Wie anerkannt ist das in der Hardcore-Szene, dass man jetzt leistungsmäßig tanzt?

Rodrigues: Das ist sehr zweigeteilt. Die Alteingesessenen, die Breaking als Kulturgut und Teil der urbanen Szene sehen, sind eher skeptisch. Andere wiederum sehen ihre Chance in dieser Sache. Wir wollen zeigen, dass Breaking Höchstleistungssport ist und man viele Skills dazu braucht. Und am besten zeigt man das bei internationalen Wettkämpfen.

Wie groß ist die Szene überhaupt? Also wie viele leistungsmäßige Breaking-TänzerInnen gibt es in etwa?

Rodrigues: Unser Kader besteht aus 16 B-Boys und 13 B-Girls. Aktive B-Boys, die regelmäßig an Battles teilnehmen, gibt es in Österreich rund 150. Bei den B-Girls im Erwachsenen-Alter sind wir etwa bei 40.

Wie wird Breaking dann bei Wettkämpfen bewertet?

Rodrigues: Es gibt ein Judging-System, das nach bestimmten Kriterien aufgebaut ist. Da gehört zum Beispiel Musikalität dazu, die Technik, die Kreativität, die Persönlichkeit und natürlich die tänzerischen Fähigkeiten. Aus dieser Kombination entstehen dann die Votes. Das Allerwichtigste ist aber das Tänzerische und das im Flow sein. Es muss eine runde Präsentation sein.

Habt ihr genügend Trainerinnen und Trainer gefunden?

Rodrigues: Wir haben zwei Nationalteamtrainer und einen Jugend-Nationalteamtrainer. Das sind sehr erfahrene Leute und seit über 30 Jahren Tänzer, Trainer und Choreographen. Außerdem sind sie in der Szene sehr bekannt und toleriert. Sie stecken nun ihre anderen Projekte zurück und widmen sich voll dem Leistungssport.

Mit dem vollen Fokus auf Olympia 2024, oder?

Rodrigues: Genau. Das Ziel ist, unsere Athleten und Athletinnen bestmöglich auf dieses Ziel vorzubereiten. Aber wir arbeiten auch ganz intensiv mit dem Nachwuchs, weil der dann für die nächsten und übernächsten Olympischen Spiele relevant ist.

Du fieberst wahrscheinlich aufgrund deiner Tochter Blanca doppelt mit, oder?

Rodrigues: Ob es sich schon 2024 ausgeht, weiß ich noch nicht genau. Blanca hat das Potenzial, aber sie geht auch noch in die Schule. Da hat man gegenüber Profis einen Nachteil. Aber sie wird es auf jeden Fall versuchen.

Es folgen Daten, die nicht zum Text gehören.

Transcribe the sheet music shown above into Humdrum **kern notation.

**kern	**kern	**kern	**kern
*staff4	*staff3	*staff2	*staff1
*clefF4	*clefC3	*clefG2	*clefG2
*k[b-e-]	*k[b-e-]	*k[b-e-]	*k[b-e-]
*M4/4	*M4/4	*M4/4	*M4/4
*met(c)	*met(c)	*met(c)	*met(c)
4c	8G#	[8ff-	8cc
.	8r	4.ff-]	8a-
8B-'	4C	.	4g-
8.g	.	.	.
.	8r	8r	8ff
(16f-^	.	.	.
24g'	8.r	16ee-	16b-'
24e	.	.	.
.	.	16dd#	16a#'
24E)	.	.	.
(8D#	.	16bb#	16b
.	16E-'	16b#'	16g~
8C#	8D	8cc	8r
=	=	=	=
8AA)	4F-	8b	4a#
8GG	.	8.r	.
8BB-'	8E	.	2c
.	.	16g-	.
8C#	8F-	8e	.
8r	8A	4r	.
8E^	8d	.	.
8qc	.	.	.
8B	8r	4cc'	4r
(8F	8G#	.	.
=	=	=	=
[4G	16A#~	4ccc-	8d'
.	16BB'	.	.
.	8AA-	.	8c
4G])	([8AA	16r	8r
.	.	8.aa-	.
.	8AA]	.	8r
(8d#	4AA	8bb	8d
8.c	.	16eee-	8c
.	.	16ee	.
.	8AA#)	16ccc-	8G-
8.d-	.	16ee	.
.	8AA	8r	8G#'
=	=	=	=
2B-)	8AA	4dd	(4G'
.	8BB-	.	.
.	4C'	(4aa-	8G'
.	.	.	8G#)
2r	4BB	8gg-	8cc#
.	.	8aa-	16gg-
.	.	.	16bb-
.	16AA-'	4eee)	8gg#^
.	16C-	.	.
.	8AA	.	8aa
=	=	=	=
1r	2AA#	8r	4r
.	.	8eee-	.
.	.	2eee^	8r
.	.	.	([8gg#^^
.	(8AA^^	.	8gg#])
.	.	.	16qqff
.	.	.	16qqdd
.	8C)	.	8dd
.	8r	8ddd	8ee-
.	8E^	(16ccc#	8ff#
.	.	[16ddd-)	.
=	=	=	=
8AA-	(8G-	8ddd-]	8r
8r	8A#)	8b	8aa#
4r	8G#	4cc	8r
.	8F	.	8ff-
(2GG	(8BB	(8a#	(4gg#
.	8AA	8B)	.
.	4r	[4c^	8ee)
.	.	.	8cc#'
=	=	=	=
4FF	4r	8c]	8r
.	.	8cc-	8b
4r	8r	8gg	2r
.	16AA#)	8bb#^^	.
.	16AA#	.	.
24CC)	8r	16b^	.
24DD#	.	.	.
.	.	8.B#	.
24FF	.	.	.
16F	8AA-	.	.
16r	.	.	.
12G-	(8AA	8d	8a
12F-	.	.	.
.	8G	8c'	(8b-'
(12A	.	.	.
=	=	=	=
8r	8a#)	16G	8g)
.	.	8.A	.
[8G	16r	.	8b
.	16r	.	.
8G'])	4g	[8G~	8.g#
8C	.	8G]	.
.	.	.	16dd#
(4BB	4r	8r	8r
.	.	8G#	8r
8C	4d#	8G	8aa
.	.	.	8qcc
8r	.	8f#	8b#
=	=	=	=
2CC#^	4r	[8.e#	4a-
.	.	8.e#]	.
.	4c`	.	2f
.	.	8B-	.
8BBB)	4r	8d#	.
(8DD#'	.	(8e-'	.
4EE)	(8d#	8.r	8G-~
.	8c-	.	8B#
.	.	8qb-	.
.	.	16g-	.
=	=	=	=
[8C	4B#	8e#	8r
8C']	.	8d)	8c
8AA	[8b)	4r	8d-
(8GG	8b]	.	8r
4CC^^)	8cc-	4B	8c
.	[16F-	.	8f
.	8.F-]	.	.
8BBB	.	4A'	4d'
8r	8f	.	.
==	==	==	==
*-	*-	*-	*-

Spätestens 2028, wenn Breaking noch dabei ist, möchte sie voll durchstarten.

In wenigen Wochen beginnt die zweite Auflage der Sport Austria Finals powered by Intersport & Holding Graz. Was ist von der Premiere 2021 hängengeblieben?

Rodrigues: Es war extrem beeindruckend, wie viele sportliche Wettkämpfe gleichzeitig stattgefunden haben. Die Stimmung war so wie das sportliche Niveau großartig. Ich habe die Finals als großartige Veranstaltung in einer großartigen Stadt empfunden.

Was sind die Erwartungen für 2022?

Rodrigues: Es wird wunderbar, wenn heuer die Angehörigen und Fans auch bei den Bewerben zuschauen können. Die Stimmung wird sicher toll sein, weil Breaking mit der Musik und den Hosts immer die Leute anzieht. Es kann in diesem Jahr ein richtiger Hexenkessel werden, wo die Sportler und Sportlerinnen zu Höchstleistungen gepusht werden.

Wir danken sehr herzlich für das Gespräch!